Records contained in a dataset
▼
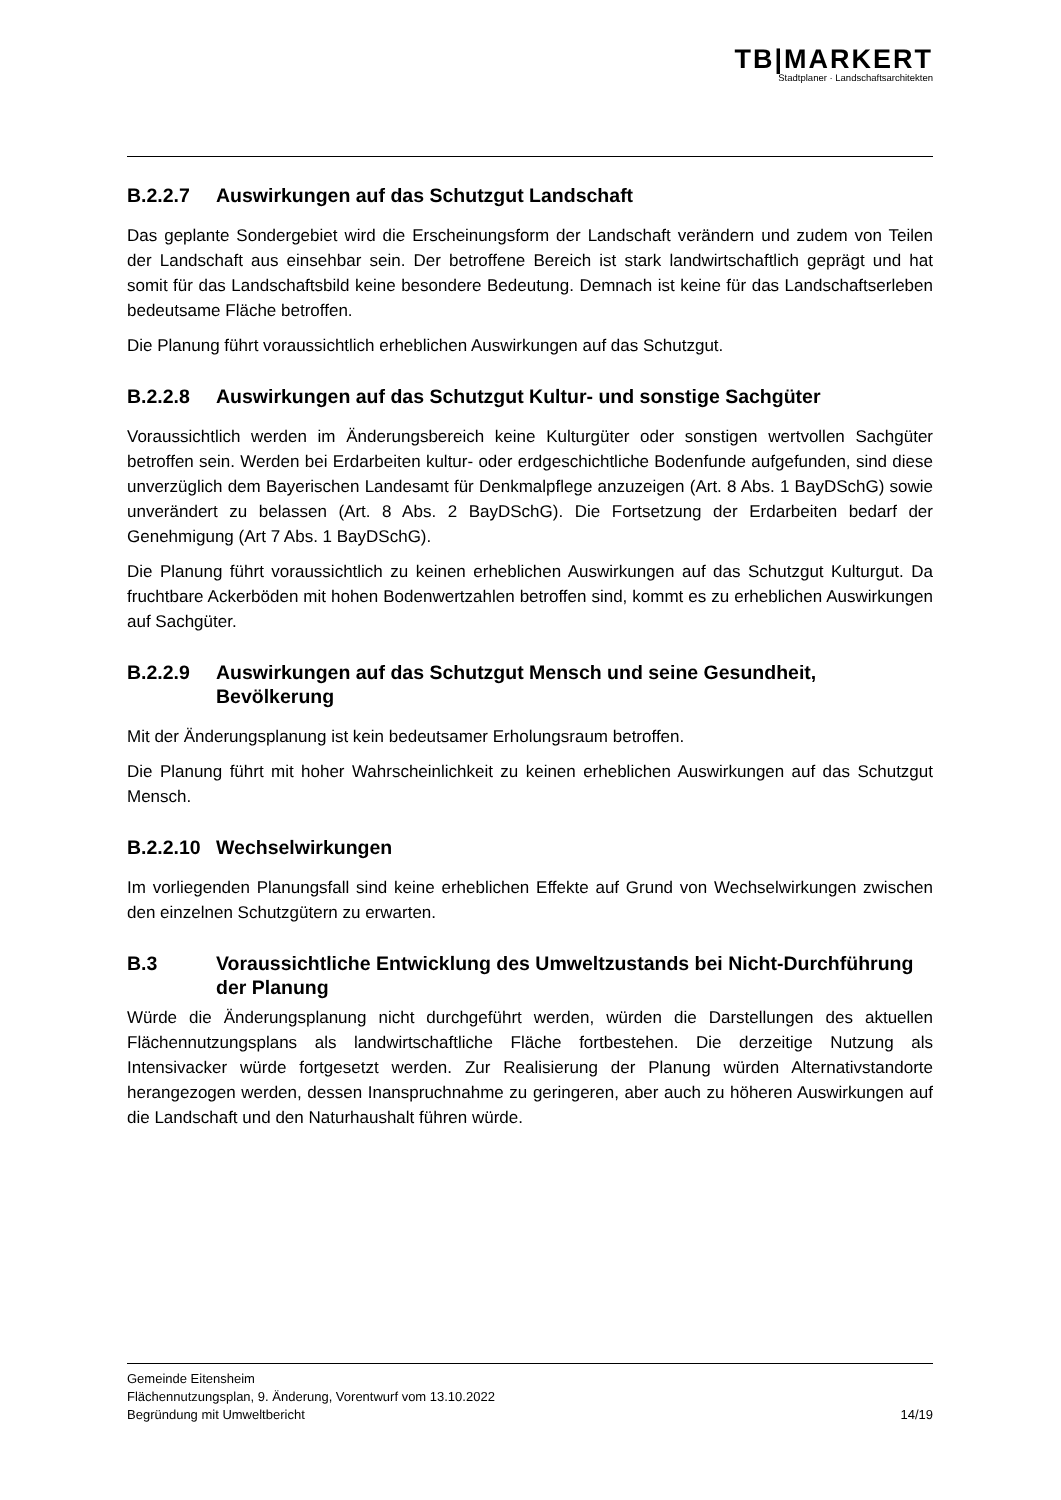TB|MARKERT
Stadtplaner · Landschaftsarchitekten
B.2.2.7 Auswirkungen auf das Schutzgut Landschaft
Das geplante Sondergebiet wird die Erscheinungsform der Landschaft verändern und zudem von Teilen der Landschaft aus einsehbar sein. Der betroffene Bereich ist stark landwirtschaftlich geprägt und hat somit für das Landschaftsbild keine besondere Bedeutung. Demnach ist keine für das Landschaftserleben bedeutsame Fläche betroffen.
Die Planung führt voraussichtlich erheblichen Auswirkungen auf das Schutzgut.
B.2.2.8 Auswirkungen auf das Schutzgut Kultur- und sonstige Sachgüter
Voraussichtlich werden im Änderungsbereich keine Kulturgüter oder sonstigen wertvollen Sachgüter betroffen sein. Werden bei Erdarbeiten kultur- oder erdgeschichtliche Bodenfunde aufgefunden, sind diese unverzüglich dem Bayerischen Landesamt für Denkmalpflege anzuzeigen (Art. 8 Abs. 1 BayDSchG) sowie unverändert zu belassen (Art. 8 Abs. 2 BayDSchG). Die Fortsetzung der Erdarbeiten bedarf der Genehmigung (Art 7 Abs. 1 BayDSchG).
Die Planung führt voraussichtlich zu keinen erheblichen Auswirkungen auf das Schutzgut Kulturgut. Da fruchtbare Ackerböden mit hohen Bodenwertzahlen betroffen sind, kommt es zu erheblichen Auswirkungen auf Sachgüter.
B.2.2.9 Auswirkungen auf das Schutzgut Mensch und seine Gesundheit, Bevölkerung
Mit der Änderungsplanung ist kein bedeutsamer Erholungsraum betroffen.
Die Planung führt mit hoher Wahrscheinlichkeit zu keinen erheblichen Auswirkungen auf das Schutzgut Mensch.
B.2.2.10 Wechselwirkungen
Im vorliegenden Planungsfall sind keine erheblichen Effekte auf Grund von Wechselwirkungen zwischen den einzelnen Schutzgütern zu erwarten.
B.3 Voraussichtliche Entwicklung des Umweltzustands bei Nicht-Durchführung der Planung
Würde die Änderungsplanung nicht durchgeführt werden, würden die Darstellungen des aktuellen Flächennutzungsplans als landwirtschaftliche Fläche fortbestehen. Die derzeitige Nutzung als Intensivacker würde fortgesetzt werden. Zur Realisierung der Planung würden Alternativstandorte herangezogen werden, dessen Inanspruchnahme zu geringeren, aber auch zu höheren Auswirkungen auf die Landschaft und den Naturhaushalt führen würde.
Gemeinde Eitensheim
Flächennutzungsplan, 9. Änderung, Vorentwurf vom 13.10.2022
Begründung mit Umweltbericht 14/19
▲
What you should do: Examine the entries and say how many of their lines hold the word "Wechselwirkungen". No other words should accompany the number.

Exercise result: 2